Roar, la quarantaine, sans emploi, vit seul depuis 15 ans du RSA. Il dort le jour et vit la nuit.
Pris dans une urgence subjective, il se décide à venir au CPCT. Il craint de réitérer son « choix » passé de rompre ses liens sociaux entretenus pour l’essentiel dans des jeux de rôles écrits puis scénarisés par un « maître du jeu ». A l’époque, la contingence lui avait permis de renouer des liens. Il se tourna vers une association aidant à la réintégration des personnes isolées. Pendant dix ans, sa participation à un groupe sur la communication a été un point d’appui nécessaire mais non suffisant pour lutter contre sa déprise sociale spontanée.
Dans une adresse tonnante à un autre, docile, sans intention mais pas sans désir, Roar qui se dit « bavard » se prêta bien volontiers à mon questionnement autour de sa pratique des jeux de rôles. Tout en le suivant pas à pas, je n’hésitais pas à faire usage de nuances auxquelles il était sensible là où tout semblait pourtant déjà un peu trop écrit. Au-delà de la complexité de l’univers des jeux qui se dépliait, surgit la question fondamentale de ce sujet : comment parler avec l’Autre ? Roar aime à utiliser de belles formules et seul dans son coin il prépare des heures durant ce qu’il va dire. Si dire le préoccupe, « faire coupure » pour prendre part à une conversation à plus de deux lui est impossible. Seul vociférer semble être efficace face à cet Autre.
Les arts de jouer et de converser vont se mailler tout au long du traitement dans un nouveau jeu.
Roar pense qu’une présence lui est nécessaire. « Trop couvé » par une grand-mère qui s’occupait de lui en l’absence des parents, il se dit « incapable de faire les choses tout seul ». Alors jeune adolescent, l’élève modèle qu’il était « se braque ». Plongé dans les livres, Roar se fait son propre « avis », démet les professeurs de leur « savoir absolu » et de points d’appui qu’ils étaient deviennent des « hypocrites ». L’Autre devient inconsistant. C’est à cette époque qu’il découvre les jeux de rôles.

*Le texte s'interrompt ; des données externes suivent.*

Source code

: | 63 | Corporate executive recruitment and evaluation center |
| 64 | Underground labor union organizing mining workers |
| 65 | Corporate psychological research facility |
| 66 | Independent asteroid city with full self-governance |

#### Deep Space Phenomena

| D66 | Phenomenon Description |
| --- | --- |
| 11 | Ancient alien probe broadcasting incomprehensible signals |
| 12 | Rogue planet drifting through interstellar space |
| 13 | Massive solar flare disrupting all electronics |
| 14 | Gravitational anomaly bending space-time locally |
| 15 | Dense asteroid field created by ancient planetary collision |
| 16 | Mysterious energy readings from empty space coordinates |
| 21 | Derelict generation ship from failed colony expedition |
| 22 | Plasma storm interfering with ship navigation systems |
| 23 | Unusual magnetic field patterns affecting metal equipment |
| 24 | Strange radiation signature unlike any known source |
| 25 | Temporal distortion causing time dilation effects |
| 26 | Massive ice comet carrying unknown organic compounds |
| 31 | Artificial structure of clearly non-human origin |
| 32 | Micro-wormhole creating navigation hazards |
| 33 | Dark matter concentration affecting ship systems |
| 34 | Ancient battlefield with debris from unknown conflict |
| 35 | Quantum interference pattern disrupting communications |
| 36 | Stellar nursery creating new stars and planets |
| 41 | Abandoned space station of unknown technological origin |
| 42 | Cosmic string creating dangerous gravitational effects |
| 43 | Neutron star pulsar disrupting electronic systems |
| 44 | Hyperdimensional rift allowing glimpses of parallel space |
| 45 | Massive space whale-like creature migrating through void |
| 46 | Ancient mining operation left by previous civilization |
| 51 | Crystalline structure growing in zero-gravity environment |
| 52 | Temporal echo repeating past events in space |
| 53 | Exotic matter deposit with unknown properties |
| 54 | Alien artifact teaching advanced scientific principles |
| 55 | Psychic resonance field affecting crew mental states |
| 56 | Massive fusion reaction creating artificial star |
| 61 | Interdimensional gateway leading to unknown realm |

A trente ans, dans ce quotidien des jeux lui permettant d’« être en contact tout en étant bien anonyme » fait irruption la vie privée de ses compagnons de jeu. Apercevant combien il ne rentre pas dans le code, surgit de nouveau cette figure abusive. Et, du bord du cadre où il se tenait, il s’en extrait et rompt le lien avec cet univers.
Tout de l’Autre fait reproche et Roar s’y fixe. Cependant, nos conversations vont l’accompagner à ce qu’il trouve à se loger auprès de cet Autre : ni trop près ni trop loin. Il a su très vite l’importance pour lui d’en passer par l’écriture et la nécessité d’écrire un système de règles « avec un minimum de flou » dont l’usage permet de loger « les petites incartades ». Jamais vraiment à l’abri de cet Autre pas accueillant, Roar qui se sait « très désagréable, boudeur qui grogne et marmonne » ne comprend pas pourquoi ces joueurs s’intéressent à lui.
J’interviens : « Ils jouent, vous jouez. »
A la faveur d’un trajet en voiture avec l’un des joueurs, alors maître du jeu d’une « campagne » en cours, Roar va pouvoir parler de son désir d’expérimenter avec ses compagnons de jeu son nouveau système. « Encouragé » par cet alter ego, il va se risquer à miser sa différence.
Roar, partant du CPCT en sifflotant, se donne la possibilité d’y revenir si de nouveau il grogne.